[Task material]:
Segment Open
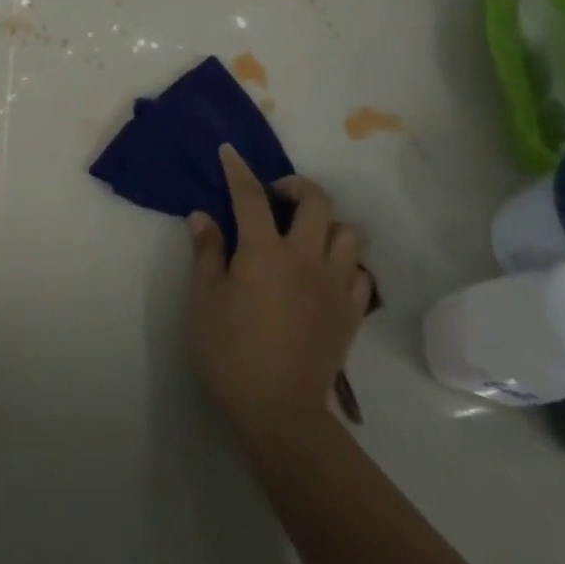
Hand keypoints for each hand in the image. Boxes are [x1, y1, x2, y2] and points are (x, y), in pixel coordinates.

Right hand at [187, 145, 373, 437]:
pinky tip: (328, 274)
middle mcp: (306, 258)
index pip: (251, 196)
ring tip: (308, 235)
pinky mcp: (352, 313)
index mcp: (265, 252)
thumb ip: (206, 253)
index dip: (238, 170)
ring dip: (329, 225)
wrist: (280, 412)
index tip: (230, 152)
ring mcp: (336, 285)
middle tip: (277, 197)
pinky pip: (362, 273)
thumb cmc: (231, 353)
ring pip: (349, 234)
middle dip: (297, 187)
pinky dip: (347, 264)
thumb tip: (202, 216)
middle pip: (317, 202)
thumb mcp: (204, 301)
Segment Closed
[The task]:
Pictures aside, please output the whole listing exactly as it appears above.

[Reply to the task]:
Hand keypoints for each hand in the image. Boxes are [x1, y1, x2, y2] and points are (x, y), in pixel coordinates.

Right hand at [187, 145, 373, 437]:
pinky tip: (328, 274)
middle mcp: (306, 258)
index pip: (251, 196)
ring tip: (308, 235)
pinky mcp: (352, 313)
index mcp: (265, 252)
thumb ip: (206, 253)
index dip: (238, 170)
ring dip: (329, 225)
wrist: (280, 412)
index tip: (230, 152)
ring mcp: (336, 285)
middle tip: (277, 197)
pinky pip: (362, 273)
thumb cmc: (231, 353)
ring pip: (349, 234)
middle dip: (297, 187)
pinky dip: (347, 264)
thumb tip: (202, 216)
middle pip: (317, 202)
thumb mcp: (204, 301)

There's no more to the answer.